Larry, So you know you are replying to a 6 year old thread and the op probably has his drainage fixed by now or has floated away.:smile:

Welcome to the forums!


----------



## stillatit

I know this is an old thread but it's right in line with my problem. 

What if I do not want to use rain gutters? I was thinking of doing the same thing as the OP but more to keep soil from eroding from around my foundation. I had put on rain gutters when we first moved in in 2000. They did their job but looked awful, dominating the front of the house. I had to remove them before a new paint job. Now my house looks so much better without the gutters. And I was thinking a barrier with 2" of stone on top, graded away from the foundation, though there isn't much of a grade, would keep the rain from the roof from washing away the soil. I have very little grade around my 1928 home because it was built before the streets and alley were put in. Luckily we don't get too much rain here in Southern California. Very few of the old houses in my neighborhood even have rain gutters.

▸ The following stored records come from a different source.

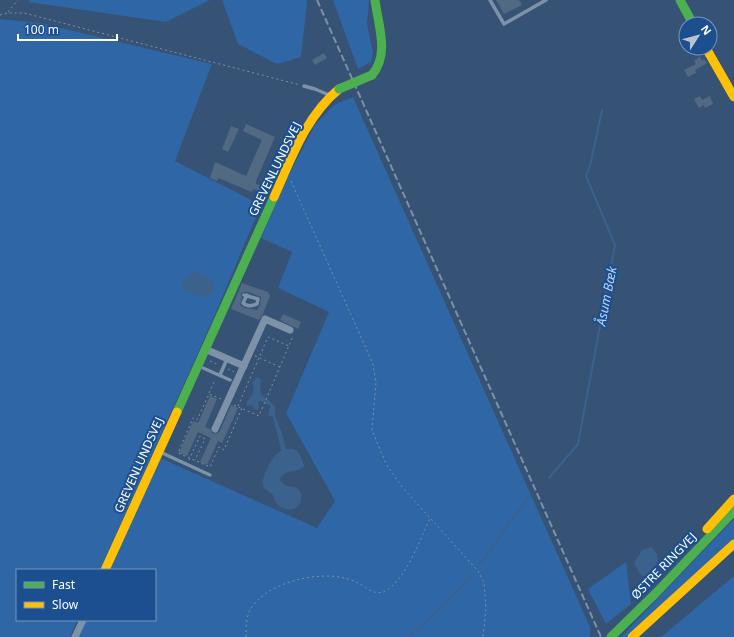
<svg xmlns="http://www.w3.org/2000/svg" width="734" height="637" font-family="'Noto Sans',sans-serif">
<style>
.green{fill:#2f66a5}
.water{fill:#3b618d}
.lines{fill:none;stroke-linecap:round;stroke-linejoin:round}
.stream{stroke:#3b618d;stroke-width:2}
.building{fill:#526984;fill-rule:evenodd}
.path{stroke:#7d92a8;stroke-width:1;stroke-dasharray:2 3;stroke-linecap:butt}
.lane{stroke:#7d92a8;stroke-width:3.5}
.street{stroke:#7d92a8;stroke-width:7}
.fast{stroke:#4caf50;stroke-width:9}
.slow{stroke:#ffc107;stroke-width:9}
.rail{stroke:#7e92a7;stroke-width:2;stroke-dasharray:7 3;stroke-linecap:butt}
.fast-bridge{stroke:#4caf50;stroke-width:9}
.labels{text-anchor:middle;stroke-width:4;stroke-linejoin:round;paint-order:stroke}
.street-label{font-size:12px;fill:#fff;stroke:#1b4f8f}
.water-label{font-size:13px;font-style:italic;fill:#b5d3f5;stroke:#1b4f8f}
</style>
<rect width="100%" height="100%" fill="#365274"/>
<g class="green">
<path d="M30,0h180l-44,22 -138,-20z"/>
<path d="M222,0h84l1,3 -6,54 -24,7 -39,-20z"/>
<path d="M333,0h36l-2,24 6,29 -2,9 -13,7z"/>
<path d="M0,19l40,4 172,41 -37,97 86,44 -47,112 -114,253h-83v50h60l-7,17h-70z"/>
<path d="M353,97l237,530v10h-512l8,-17h69v-50h-46l51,-112 157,70 18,-27 -49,-88 43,-101 -51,-24 14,-36 -31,-14 29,-66 25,-47 19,-20z"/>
<path d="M734,519v21l-107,97h-6z"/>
<path d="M626,562l5,42 -25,20 -18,-35z"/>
<path d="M734,576v61h-73z"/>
</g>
<g class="water">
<path d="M194,272c14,0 32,19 11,25l-19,-5c-7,-9 0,-16 8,-20z"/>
<path d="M256,378h3l2,2c-3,21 5,14 14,27v9l7,17 4,16c2,0 6,-1 7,0 6,1 11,12 11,18 -8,6 -20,2 -24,12 5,12 19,4 21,15 3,21 -25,20 -28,1l-9,-7 -2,-6c4,-11 8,-25 19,-31l-1,-6 -7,-28 -5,-2 2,-9 -9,-5 -3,1 1,6 -2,2 -3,-1 -2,-4 -5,1v-4l5,-7 2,-9 -2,-2z"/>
<path d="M651,547l6,7 1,8 -11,14h-6l-7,-13 8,-13z"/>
</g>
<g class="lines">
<g class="stream">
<path d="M549,478l29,-34 37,-199 -29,-69 4,-10 12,-56"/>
<path d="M480,564l47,-65"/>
<path d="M408,637c23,-19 46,-40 65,-64"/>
</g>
</g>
<g class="building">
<path d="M496,0h23l3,5 -18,9z"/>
<path d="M324,53l3,5 -12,7 -3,-5z"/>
<path d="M700,57l2,4 2,-2 3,4 -12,7 1,3 -8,4 -4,-7 12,-6 -2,-3z"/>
<path d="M700,96l2,4 8,-4 3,8 -8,4 -1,-3 -5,3 -5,-9z"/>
<path d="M246,124l29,13 -19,44v3l14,6 -2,4 -15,-5 -1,3 -34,-14 -1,3 -7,-3 5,-16 31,14 16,-36 -19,-9z"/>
<path d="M231,126l8,3 -11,23 -6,-3z"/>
<path d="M242,283l26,9 2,4 -7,18 -4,6 -28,-11zM243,292h5l13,5 -1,8 -3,5 -12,-2 -5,-3 2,-7 -1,-4z"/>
<path d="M283,314l18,8 -3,7 -18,-9z"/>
<path d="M210,396l7,3 -12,28 5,2 3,5 5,-1 2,-2 11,-26 7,3 -16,35 -4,-2 -11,24 -7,-3 11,-24 -13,-6 -11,24 -8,-3 14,-32 5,2z"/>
</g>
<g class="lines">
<g class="path">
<path d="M8,12l10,-12"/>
<path d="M0,15l7,-2h17l276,72"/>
<path d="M291,181l82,183 3,19 -4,47 14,34 16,23 76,84 6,11 2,26 -3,29"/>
<path d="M255,356l25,11"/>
<path d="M210,361l9,4"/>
<path d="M228,369l6,3"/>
<path d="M209,393l6,-13"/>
<path d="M221,399l-12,-5 -12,26 -4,-2 -15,35 32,14 9,-20 5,3 18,-42"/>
<path d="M234,405l25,11 34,-80"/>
<path d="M238,406l30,-69 21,9"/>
<path d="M189,460l11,-24 5,3 -10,21"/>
<path d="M246,637c0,-9 0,-19 4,-27 15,-27 66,-39 94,-32 4,1 10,3 14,5 8,4 15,12 25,9 21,-8 38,-54 47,-74"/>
</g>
<g class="lane">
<path d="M490,0l14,24 42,-24"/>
<path d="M304,86l11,3 14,6"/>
<path d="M244,295l14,4 -1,5c-5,2 -10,3 -14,-1l4,-8"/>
<path d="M203,368l27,12"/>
<path d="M220,375l7,-16"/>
<path d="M160,452l50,23"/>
</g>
<g class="street">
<path d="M205,349l39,17"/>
<path d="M215,429l50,-110 25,11"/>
<path d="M75,637l8,-17"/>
</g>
<g class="fast">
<path d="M680,0l13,24"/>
<path d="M372,75c18,-21 6,-50 3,-75"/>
<path d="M177,412l97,-215"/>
<path d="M611,637l45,-44 78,-82"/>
</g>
<g class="slow">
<path d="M706,48l28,49"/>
<path d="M274,197c17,-38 32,-81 65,-108"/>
<path d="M707,529l27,-30"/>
<path d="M105,570l72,-158"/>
<path d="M632,637l102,-93"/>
</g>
<path class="rail" d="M317,0l284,637"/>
<path class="fast-bridge" d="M339,89l33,-14"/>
</g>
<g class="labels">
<g class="street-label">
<text transform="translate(275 169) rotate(-64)" y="4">GREVENLUNDSVEJ</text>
<text transform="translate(139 465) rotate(-66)" y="4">GREVENLUNDSVEJ</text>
<text transform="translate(664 566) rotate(-46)" y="4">ØSTRE RINGVEJ</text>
</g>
<g class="water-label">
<text transform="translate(606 296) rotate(-79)" y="5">Åsum Bæk</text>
</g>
</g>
<rect x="16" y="569" width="140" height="52" fill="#1b4f8f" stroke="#7695bc"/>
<rect x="24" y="582" width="20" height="6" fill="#4caf50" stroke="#7695bc"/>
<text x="52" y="589" font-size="12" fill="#ffffff">Fast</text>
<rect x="24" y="602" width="20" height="6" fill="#ffc107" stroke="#7695bc"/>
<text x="52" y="609" font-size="12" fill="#ffffff">Slow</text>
<g transform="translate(698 36) rotate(54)"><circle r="19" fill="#1b4f8f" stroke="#7695bc"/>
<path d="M0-3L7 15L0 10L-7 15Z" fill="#b9c2ce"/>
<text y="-6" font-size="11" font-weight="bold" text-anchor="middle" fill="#ffffff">N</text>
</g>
<path d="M18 34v6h99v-6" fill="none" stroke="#ffffff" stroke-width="2"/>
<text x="24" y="34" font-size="12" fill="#ffffff" stroke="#1b4f8f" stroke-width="3" paint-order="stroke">100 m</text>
</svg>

I'll see about a photo sharing site to post pics if that helps. Unless my idea is no good to begin with.


----------



## stillatit

Just to add too, I looked into a French drain in front and we don't have enough of a grade to be able to bury it and have it flow. With the gravel idea I'm pretty much counting on the rain water moving from my drip line to the grass in my front yard. If that makes sense.


----------



## Bondo

> With the gravel idea I'm pretty much counting on the rain water moving from my drip line to the grass in my front yard.


Ayuh,.... It'll work,..... But,....
Only if the dirt grade _Below_ the stone is pitched _Away_ 1st,....

The stone might slow the erosion, but won't carry water away,....


----------



## stillatit

Bondo said:


> Ayuh,.... It'll work,..... But,....
> Only if the dirt grade _Below_ the stone is pitched _Away_ 1st,....
> 
> The stone might slow the erosion, but won't carry water away,....


Yeah, it will be pitched and extend out about 40" until it meets my lawn. We have plans later for more landscaping. When we have the money to get a pro in, maybe we can come up with a better solution. I'll be happy if this works for just this winter and spring.


----------